Lhamana, in traditional Zuni culture, are biologically male people who take on the social and ceremonial roles usually performed by women in their culture, at least some of the time. They wear a mixture of women's and men's clothing and much of their work is in the areas usually occupied by Zuni women. Some contemporary lhamana participate in the pan-Indian two-spirit community.

The most famous lhamana was We'wha (1849–1896), who in 1886 was part of the Zuni delegation to Washington D.C., where We'wha met with President Grover Cleveland.

==Social role==

Accounts from the 1800s note that the lhamana, while dressed in "female attire", were often hired for work that required "strength and endurance", such as hunting big game and chopping firewood.

In addition to doing heavy work, some lhamana people have excelled at traditional arts and crafts such as pottery and weaving. We'wha, in particular, was a noted weaver.
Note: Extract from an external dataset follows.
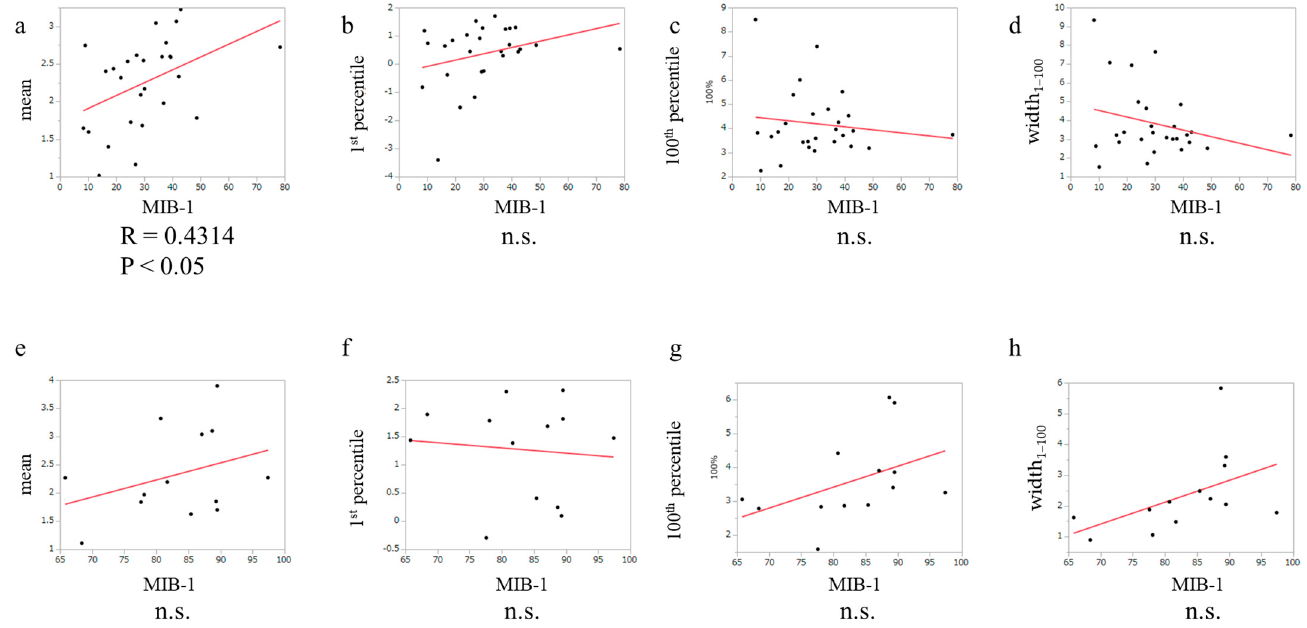
Figure 4. The correlation between the MIB1 index and the mean, 1st percentile, 100th percentile, and width 1–100 APTw signals of ( a – d ) glioblastoma, IDH-wildtype and ( e – h ) PCNSL. Table 3. The subtype and MIB-1 index of predictable and unpredictable PCNSLs. Predictable Unpredictable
Both masculine and feminine pronouns have been used for lhamana people. Writing about her friend We'wha, anthropologist Matilda Coxe Stevenson described We'wha as:

She performs masculine religious and judicial functions at the same time that she performs feminine duties, tending to laundry and the garden.

...the most intelligent person in the pueblo. Strong character made his word law among both men and women with whom he associated. Though his wrath was dreaded by men as well as women, he was loved by all children, to whom he was ever kind.

Though generally seen by European colonialists and modern adherents of queer studies as gay, LGBT or transgender, the Zuni lhamana, like other Indigenous social, cultural and ceremonial roles, exist in an Indigenous matrix. Indigenous writers on these roles feel that these identities cannot be reduced solely to same-sex desire or adherence to a conventional set of gender roles, even modern transgender or genderqueer ones.